Objetivo é pedir libertação de grupo detido em ação de protesto contra exploração do Ártico

Por juliana.stefanelli

Moscou (Rússia) - O Greenpeace realizará amanhã uma jornada mundial de protestos para pedir a libertação dos ativistas detidos na Rússia após uma ação de protesto contra a exploração do Ártico, informou nesta sexta-feira Kumi Naidoo, diretor-executivo do Greenpeace Internacional.

"Amanhã, o Greenpeace organizará um protesto em cidades de todo o mundo.
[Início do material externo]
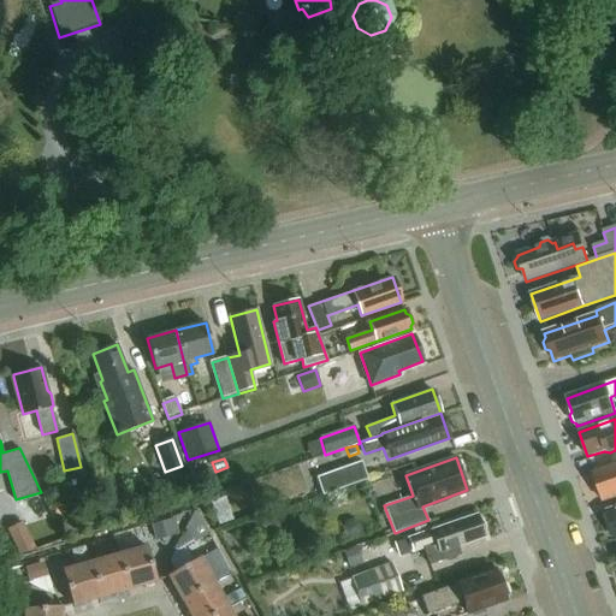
[(321,492),(367,477),(360,458),(315,474),(321,492)]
Depois que o (navio quebra-gelo) 'Arctic Sunrise' foi aprisionado na última semana, mais de 500 mil pessoas enviaram solicitações (de libertação) às embaixadas russas", afirmou Naidoo em comunicado divulgado pelo Greenpeace Rússia.

O diretor-executivo da ONG ambientalista adiantou que os advogados da entidade vão recorrer contra a ordem de prisão preventiva ditada ontem por um tribunal da cidade setentrional russa de Murmansk. "As autoridades russas tentam amedrontar as pessoas que se opõem à extração do petróleo no Ártico, mas esta manobra de intimidação não obterá nenhum resultado", acrescentou.

A justiça russa também ditou prisão preventiva contra 22 dos 30 ativistas do Greenpeace detidos no mar de Pechora na última semana, quando vários deles tentavam se acorrentar a plataforma petrolífera "Prirazlomnaya", da companhia energética russa Gazprom.

Além da condenação dos 22 ativistas a dois meses de prisão preventiva - em qualidade de suspeitos de um delito de pirataria -, o tribunal também prorrogou por 72 horas a detenção do restante da tripulação, incluindo a bióloga brasileira Ana Paula Maciel, que também participou do protesto.

Nesta sexta-feira, o Greenpeace anunciou que recorrerá contra todas e cada uma das infrações processuais emitidas pela Justiça russa e advertiu que adotará medidas jurídicas, tanto na Rússia como no exterior, contra os funcionários envolvidos no caso.

Nesta semana, o presidente russo, Vladimir Putin, reconheceu que os ativistas do Greenpeace não eram piratas, embora tenha assegurado que os mesmos tinham infringido a lei e, por isso, defendeu que os ecologistas utilizem métodos mais civilizados para expressar suas reivindicações.